↓

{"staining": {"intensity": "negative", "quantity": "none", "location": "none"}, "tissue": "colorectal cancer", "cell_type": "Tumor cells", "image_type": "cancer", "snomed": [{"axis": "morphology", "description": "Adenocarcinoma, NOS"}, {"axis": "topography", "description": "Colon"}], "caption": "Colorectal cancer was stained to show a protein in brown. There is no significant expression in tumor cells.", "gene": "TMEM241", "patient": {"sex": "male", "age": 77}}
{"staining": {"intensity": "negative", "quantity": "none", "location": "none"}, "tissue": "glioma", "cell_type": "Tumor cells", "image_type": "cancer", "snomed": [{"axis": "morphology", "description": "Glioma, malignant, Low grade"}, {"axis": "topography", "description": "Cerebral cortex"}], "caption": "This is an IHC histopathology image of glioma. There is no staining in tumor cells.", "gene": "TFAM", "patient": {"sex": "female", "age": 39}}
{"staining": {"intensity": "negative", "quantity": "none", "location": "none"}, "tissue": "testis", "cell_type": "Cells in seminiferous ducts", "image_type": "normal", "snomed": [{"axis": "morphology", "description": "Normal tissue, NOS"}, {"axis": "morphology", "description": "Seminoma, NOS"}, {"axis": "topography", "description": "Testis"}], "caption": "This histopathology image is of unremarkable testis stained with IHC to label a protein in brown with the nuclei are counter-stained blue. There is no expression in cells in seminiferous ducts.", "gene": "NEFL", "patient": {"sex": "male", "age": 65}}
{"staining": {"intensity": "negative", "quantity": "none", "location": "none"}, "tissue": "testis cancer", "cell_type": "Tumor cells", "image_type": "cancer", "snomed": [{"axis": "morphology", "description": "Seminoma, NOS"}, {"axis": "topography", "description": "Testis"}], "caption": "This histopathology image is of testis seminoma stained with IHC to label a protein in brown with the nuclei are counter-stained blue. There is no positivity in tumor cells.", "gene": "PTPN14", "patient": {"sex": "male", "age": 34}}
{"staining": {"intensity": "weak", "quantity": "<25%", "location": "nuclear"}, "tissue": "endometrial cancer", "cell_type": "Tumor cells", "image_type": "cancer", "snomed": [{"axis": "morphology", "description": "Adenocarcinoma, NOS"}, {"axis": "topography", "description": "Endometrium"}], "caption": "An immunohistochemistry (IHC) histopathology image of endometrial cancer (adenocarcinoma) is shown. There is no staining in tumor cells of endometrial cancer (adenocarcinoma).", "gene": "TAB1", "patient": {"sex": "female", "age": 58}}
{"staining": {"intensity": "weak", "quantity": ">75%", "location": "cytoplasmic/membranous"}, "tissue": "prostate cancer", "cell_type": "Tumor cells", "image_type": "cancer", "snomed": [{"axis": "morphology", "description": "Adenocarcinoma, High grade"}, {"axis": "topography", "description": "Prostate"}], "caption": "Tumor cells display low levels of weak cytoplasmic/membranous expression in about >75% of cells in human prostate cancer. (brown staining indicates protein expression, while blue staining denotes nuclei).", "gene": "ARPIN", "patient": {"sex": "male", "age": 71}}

↑

What is being asked
Write out exactly the lines from the line holding "is of testis" through the last line of the data, and nothing besides those lines.

Task result
{"staining": {"intensity": "negative", "quantity": "none", "location": "none"}, "tissue": "testis cancer", "cell_type": "Tumor cells", "image_type": "cancer", "snomed": [{"axis": "morphology", "description": "Seminoma, NOS"}, {"axis": "topography", "description": "Testis"}], "caption": "This histopathology image is of testis seminoma stained with IHC to label a protein in brown with the nuclei are counter-stained blue. There is no positivity in tumor cells.", "gene": "PTPN14", "patient": {"sex": "male", "age": 34}}
{"staining": {"intensity": "weak", "quantity": "<25%", "location": "nuclear"}, "tissue": "endometrial cancer", "cell_type": "Tumor cells", "image_type": "cancer", "snomed": [{"axis": "morphology", "description": "Adenocarcinoma, NOS"}, {"axis": "topography", "description": "Endometrium"}], "caption": "An immunohistochemistry (IHC) histopathology image of endometrial cancer (adenocarcinoma) is shown. There is no staining in tumor cells of endometrial cancer (adenocarcinoma).", "gene": "TAB1", "patient": {"sex": "female", "age": 58}}
{"staining": {"intensity": "weak", "quantity": ">75%", "location": "cytoplasmic/membranous"}, "tissue": "prostate cancer", "cell_type": "Tumor cells", "image_type": "cancer", "snomed": [{"axis": "morphology", "description": "Adenocarcinoma, High grade"}, {"axis": "topography", "description": "Prostate"}], "caption": "Tumor cells display low levels of weak cytoplasmic/membranous expression in about >75% of cells in human prostate cancer. (brown staining indicates protein expression, while blue staining denotes nuclei).", "gene": "ARPIN", "patient": {"sex": "male", "age": 71}}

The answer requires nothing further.